▸ What you should do
Give back the entries exactly as they read, leaving each image out.

▸ Data excerpts
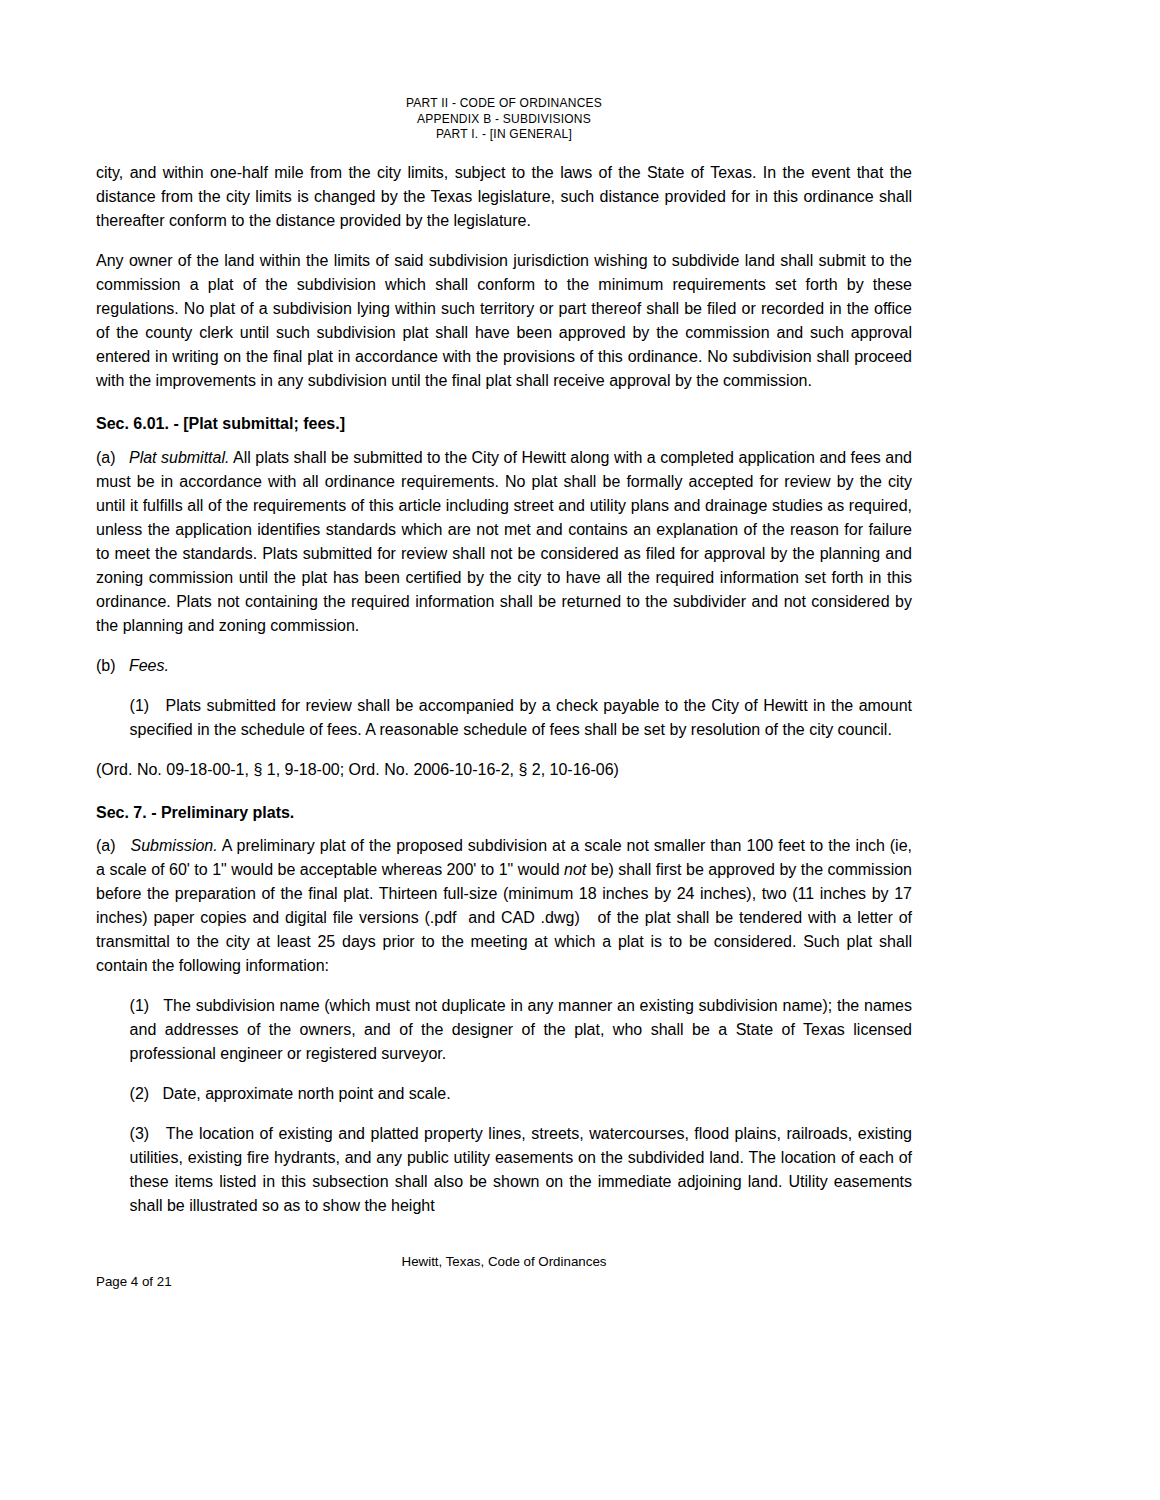PART II - CODE OF ORDINANCES
APPENDIX B - SUBDIVISIONS
PART I. - [IN GENERAL]
city, and within one-half mile from the city limits, subject to the laws of the State of Texas. In the event that the distance from the city limits is changed by the Texas legislature, such distance provided for in this ordinance shall thereafter conform to the distance provided by the legislature.
Any owner of the land within the limits of said subdivision jurisdiction wishing to subdivide land shall submit to the commission a plat of the subdivision which shall conform to the minimum requirements set forth by these regulations. No plat of a subdivision lying within such territory or part thereof shall be filed or recorded in the office of the county clerk until such subdivision plat shall have been approved by the commission and such approval entered in writing on the final plat in accordance with the provisions of this ordinance. No subdivision shall proceed with the improvements in any subdivision until the final plat shall receive approval by the commission.
Sec. 6.01. - [Plat submittal; fees.]
(a) Plat submittal. All plats shall be submitted to the City of Hewitt along with a completed application and fees and must be in accordance with all ordinance requirements. No plat shall be formally accepted for review by the city until it fulfills all of the requirements of this article including street and utility plans and drainage studies as required, unless the application identifies standards which are not met and contains an explanation of the reason for failure to meet the standards. Plats submitted for review shall not be considered as filed for approval by the planning and zoning commission until the plat has been certified by the city to have all the required information set forth in this ordinance. Plats not containing the required information shall be returned to the subdivider and not considered by the planning and zoning commission.
(b) Fees.
(1) Plats submitted for review shall be accompanied by a check payable to the City of Hewitt in the amount specified in the schedule of fees. A reasonable schedule of fees shall be set by resolution of the city council.
(Ord. No. 09-18-00-1, § 1, 9-18-00; Ord. No. 2006-10-16-2, § 2, 10-16-06)
Sec. 7. - Preliminary plats.
(a) Submission. A preliminary plat of the proposed subdivision at a scale not smaller than 100 feet to the inch (ie, a scale of 60' to 1" would be acceptable whereas 200' to 1" would not be) shall first be approved by the commission before the preparation of the final plat. Thirteen full-size (minimum 18 inches by 24 inches), two (11 inches by 17 inches) paper copies and digital file versions (.pdf and CAD .dwg) of the plat shall be tendered with a letter of transmittal to the city at least 25 days prior to the meeting at which a plat is to be considered. Such plat shall contain the following information:
(1) The subdivision name (which must not duplicate in any manner an existing subdivision name); the names and addresses of the owners, and of the designer of the plat, who shall be a State of Texas licensed professional engineer or registered surveyor.
(2) Date, approximate north point and scale.
(3) The location of existing and platted property lines, streets, watercourses, flood plains, railroads, existing utilities, existing fire hydrants, and any public utility easements on the subdivided land. The location of each of these items listed in this subsection shall also be shown on the immediate adjoining land. Utility easements shall be illustrated so as to show the height
Hewitt, Texas, Code of Ordinances
Page 4 of 21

▸ Written answer
PART II - CODE OF ORDINANCES
APPENDIX B - SUBDIVISIONS
PART I. - [IN GENERAL]
city, and within one-half mile from the city limits, subject to the laws of the State of Texas. In the event that the distance from the city limits is changed by the Texas legislature, such distance provided for in this ordinance shall thereafter conform to the distance provided by the legislature.
Any owner of the land within the limits of said subdivision jurisdiction wishing to subdivide land shall submit to the commission a plat of the subdivision which shall conform to the minimum requirements set forth by these regulations. No plat of a subdivision lying within such territory or part thereof shall be filed or recorded in the office of the county clerk until such subdivision plat shall have been approved by the commission and such approval entered in writing on the final plat in accordance with the provisions of this ordinance. No subdivision shall proceed with the improvements in any subdivision until the final plat shall receive approval by the commission.
Sec. 6.01. - [Plat submittal; fees.]
(a) Plat submittal. All plats shall be submitted to the City of Hewitt along with a completed application and fees and must be in accordance with all ordinance requirements. No plat shall be formally accepted for review by the city until it fulfills all of the requirements of this article including street and utility plans and drainage studies as required, unless the application identifies standards which are not met and contains an explanation of the reason for failure to meet the standards. Plats submitted for review shall not be considered as filed for approval by the planning and zoning commission until the plat has been certified by the city to have all the required information set forth in this ordinance. Plats not containing the required information shall be returned to the subdivider and not considered by the planning and zoning commission.
(b) Fees.
(1) Plats submitted for review shall be accompanied by a check payable to the City of Hewitt in the amount specified in the schedule of fees. A reasonable schedule of fees shall be set by resolution of the city council.
(Ord. No. 09-18-00-1, § 1, 9-18-00; Ord. No. 2006-10-16-2, § 2, 10-16-06)
Sec. 7. - Preliminary plats.
(a) Submission. A preliminary plat of the proposed subdivision at a scale not smaller than 100 feet to the inch (ie, a scale of 60' to 1" would be acceptable whereas 200' to 1" would not be) shall first be approved by the commission before the preparation of the final plat. Thirteen full-size (minimum 18 inches by 24 inches), two (11 inches by 17 inches) paper copies and digital file versions (.pdf and CAD .dwg) of the plat shall be tendered with a letter of transmittal to the city at least 25 days prior to the meeting at which a plat is to be considered. Such plat shall contain the following information:
(1) The subdivision name (which must not duplicate in any manner an existing subdivision name); the names and addresses of the owners, and of the designer of the plat, who shall be a State of Texas licensed professional engineer or registered surveyor.
(2) Date, approximate north point and scale.
(3) The location of existing and platted property lines, streets, watercourses, flood plains, railroads, existing utilities, existing fire hydrants, and any public utility easements on the subdivided land. The location of each of these items listed in this subsection shall also be shown on the immediate adjoining land. Utility easements shall be illustrated so as to show the height
Hewitt, Texas, Code of Ordinances
Page 4 of 21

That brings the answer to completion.